Required action 1 —
Return everything from "The others include" down to "of the story." in the Heathrow runway article, copied word for word.
Required action 2 —
Resume the article about business opposition to a third Heathrow runway from the point where it stops.

Text under study —

Business leaders question 3rd runway plan for Heathrow Airport

26.5.2009   (Telegraph)

Ian Cheshire would like to get one thing straight.   “I am not anti-aviation,”
he says. “I run an international business that relies on aviation.   I travel a
lot – though I have been wondering lately if my BA Gold Card might mysteriously
disappear.”

 

By Alistair Osborne

The chief executive of B&Q-owner Kingfisher is more usually associated with
a different type of plane, not to mention all the other tools found in his DIY
stores.

In the last fortnight, however, he has found himself in the same camp as tree-huggers
and the Conservative Party as an opponent of the proposed third runway at Heathrow.  
Mr Cheshire is one of the 13 heavyweight signatories of an open letter urging
the Government to rethink its Heathrow expansion plans – debunking the myth that
business is squarely behind the third runway.

The others include Charles Dunstone, the chief executive of Carphone Warehouse;
Justin King, the J Sainsbury boss; James Murdoch, head of News Corporation in
Europe and Asia; and Jeremy Darroch, the BSkyB chief.

“There isn’t an automatic link between Runway 3 and it being good for business,”
says Mr Cheshire. “The feeling in the group was: can we at least have a proper
debate before we make a pretty irreversible decision to double the concrete at
Heathrow.”

Some of the signatories came together while sitting on environmental committees,
including the Corporate Leaders Group on Climate Change, but Mr Cheshire’s concerns
for the planet are only part of the story.

The group was put together by Russell Chambers, a senior adviser to Credit Suisse.
Mr Chambers, says Mr Cheshire, had “got increasingly annoyed that the whole runway
thing was going to be presented as a pro-business whitewash”.

Mr Cheshire says he felt compelled to speak out. “It was a sort of ‘not in my
name moment where you say if it went through and I hadn’t said anything I would
have felt I’d been irresponsible.”

The costs of the runway project span £7bn to £13bn, depending on whose estimates
you believe. But it would deliver, claim its champions, at least £5bn a year of
economic benefits.

The pro-lobby cite an increasingly dated Oxford Economic Forecasting (OEF) report
written in 2006.    Heathrow, which has not had a new runway since 1946, handles
68m passengers a year – or about 60,000 a day more than its theoretical design
capacity.     Adding another runway, OEF said, would provide an extra £7bn of economic
benefits a year by 2030, with annual air traffic movements rising from the current
cap of 480,000 to as much as 700,000.   They would be capped initially at 605,000
until the aviation industry proves it can comply with environmental standards.

Mr Cheshire has heard the arguments but has found “the sensitivity of some assumptions
much greater than I first thought.   So you can destroy the economic benefits they claim really quickly with just a couple
of small changes.”

He would also like to see a different perspective. “We are in danger of answering
the wrong question here,” he says.    “Instead of saying what are the economics of a third runway, we should be asking
what do we actually need to do in terms of transport solutions in the round
.”

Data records
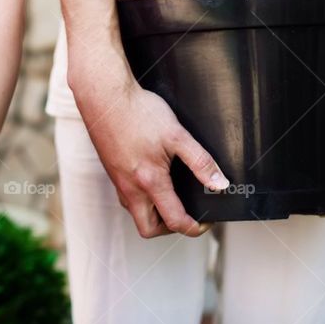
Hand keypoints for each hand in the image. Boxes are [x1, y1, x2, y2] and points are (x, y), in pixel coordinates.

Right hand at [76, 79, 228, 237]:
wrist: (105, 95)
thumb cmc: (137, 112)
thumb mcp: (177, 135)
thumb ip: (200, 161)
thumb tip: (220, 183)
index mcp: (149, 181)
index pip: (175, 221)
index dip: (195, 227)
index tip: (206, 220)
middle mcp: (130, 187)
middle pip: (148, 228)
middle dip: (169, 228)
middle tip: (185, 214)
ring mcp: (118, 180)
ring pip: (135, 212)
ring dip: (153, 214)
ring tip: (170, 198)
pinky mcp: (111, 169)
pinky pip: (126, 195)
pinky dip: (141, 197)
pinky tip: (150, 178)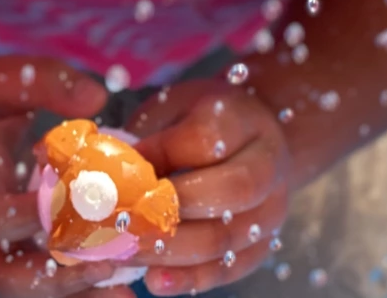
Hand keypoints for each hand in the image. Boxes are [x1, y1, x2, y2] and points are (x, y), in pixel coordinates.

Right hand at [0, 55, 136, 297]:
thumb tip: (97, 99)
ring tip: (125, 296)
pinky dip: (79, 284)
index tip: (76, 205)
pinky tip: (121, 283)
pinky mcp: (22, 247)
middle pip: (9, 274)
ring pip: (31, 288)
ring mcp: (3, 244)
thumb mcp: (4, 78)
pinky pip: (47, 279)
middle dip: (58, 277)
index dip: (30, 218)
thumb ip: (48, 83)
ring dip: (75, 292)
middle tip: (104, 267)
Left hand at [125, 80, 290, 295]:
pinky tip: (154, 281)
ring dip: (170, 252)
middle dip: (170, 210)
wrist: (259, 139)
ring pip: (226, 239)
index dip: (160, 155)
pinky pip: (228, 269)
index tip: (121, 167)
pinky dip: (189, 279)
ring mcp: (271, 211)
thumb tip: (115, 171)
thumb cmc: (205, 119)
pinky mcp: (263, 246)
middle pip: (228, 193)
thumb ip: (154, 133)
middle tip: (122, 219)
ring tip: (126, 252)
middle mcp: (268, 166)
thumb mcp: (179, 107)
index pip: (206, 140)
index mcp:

* * *

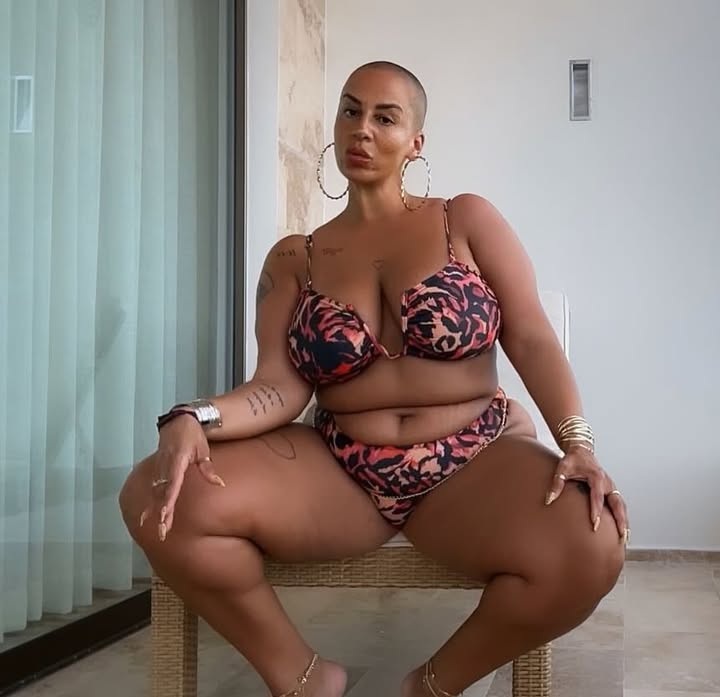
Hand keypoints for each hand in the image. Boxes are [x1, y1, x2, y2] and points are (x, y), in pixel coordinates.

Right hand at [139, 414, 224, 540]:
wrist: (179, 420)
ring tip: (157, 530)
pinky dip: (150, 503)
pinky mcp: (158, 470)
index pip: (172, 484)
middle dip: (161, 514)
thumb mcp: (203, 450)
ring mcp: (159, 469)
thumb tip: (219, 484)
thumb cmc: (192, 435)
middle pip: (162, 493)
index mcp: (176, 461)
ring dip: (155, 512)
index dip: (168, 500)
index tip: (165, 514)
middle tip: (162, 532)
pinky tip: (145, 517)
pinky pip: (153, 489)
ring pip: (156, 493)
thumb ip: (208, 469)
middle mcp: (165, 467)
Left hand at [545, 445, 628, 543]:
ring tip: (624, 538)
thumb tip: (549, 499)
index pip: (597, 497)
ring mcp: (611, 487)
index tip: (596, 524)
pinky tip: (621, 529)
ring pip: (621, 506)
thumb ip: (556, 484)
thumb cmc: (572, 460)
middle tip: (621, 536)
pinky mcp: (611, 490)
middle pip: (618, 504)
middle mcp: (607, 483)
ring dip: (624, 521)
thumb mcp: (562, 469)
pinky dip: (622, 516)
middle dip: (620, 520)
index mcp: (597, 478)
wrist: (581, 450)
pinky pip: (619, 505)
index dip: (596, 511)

Task response 1 —
The others include Charles Dunstone, the chief executive of Carphone Warehouse;
Justin King, the J Sainsbury boss; James Murdoch, head of News Corporation in
Europe and Asia; and Jeremy Darroch, the BSkyB chief.

“There isn’t an automatic link between Runway 3 and it being good for business,”
says Mr Cheshire. “The feeling in the group was: can we at least have a proper
debate before we make a pretty irreversible decision to double the concrete at
Heathrow.”

Some of the signatories came together while sitting on environmental committees,
including the Corporate Leaders Group on Climate Change, but Mr Cheshire’s concerns
for the planet are only part of the story.

Task response 2 —
He’s also suspicious that the runway’s main champions are BAA, the owner of Heathrow,
and British Airways, the airport’s major customer, though other supporters do
span the CBI employers’ group, the British Chambers of Commerce and unions.

“If all the data and all the arguments are coming from someone who has a self-interest
in building it, that can’t really be a balanced debate,” he says.

Take one of the key issues: transfer passengers.   Both BA and BAA claim that
passengers simply switching planes – roughly a third of the traffic – bring economic
benefits to the UK.   The argument is that these passengers underpin otherwise
marginal routes, enabling airlines using Heathrow to offer direct flights to more
destinations.

Mr Cheshire is far from convinced. “Someone flying in from the States and flying
on to Geneva goes straight through. They don’t touch the sides except for BAA
landing fees.   Does that really help UK plc?”, he asks.

“Part of the frustration is that if you look at how Heathrow has evolved, it
is serving fewer international destinations as the total traffic has gone up and
it’s also serving fewer UK destinations.   Airlines have been adding more frequency on existing routes and growing transfer
passengers quicker than UK passengers
.”

Similar debates rage around the environmental issues; whether the runway could
be replaced – as the Tories suggest – by high-speed rail links; the cost of the
project; and the ability of Spain’s Ferrovial, BAA’s controlling shareholder,
to fund it.

But isn’t the real reason for the opposition from the 13-strong group that they
live on the flight path?   Cheshire laughs.  “It’s only after the letter was published
that someone mentioned where does everyone live,” he says.   “Actually, there’s
a fair spread.   Most of us are London-based in the sense of our work but we live
all over the place.

“I suppose I could be accused of being a Nimby [not in my back yard] in that
I’m in Wandsworth but I don’t feel I’m under the flight path.   Then look at someone
like Jon Moulton [the head of Alchemy Partners and another signatory].   He lives
in Sevenoaks.”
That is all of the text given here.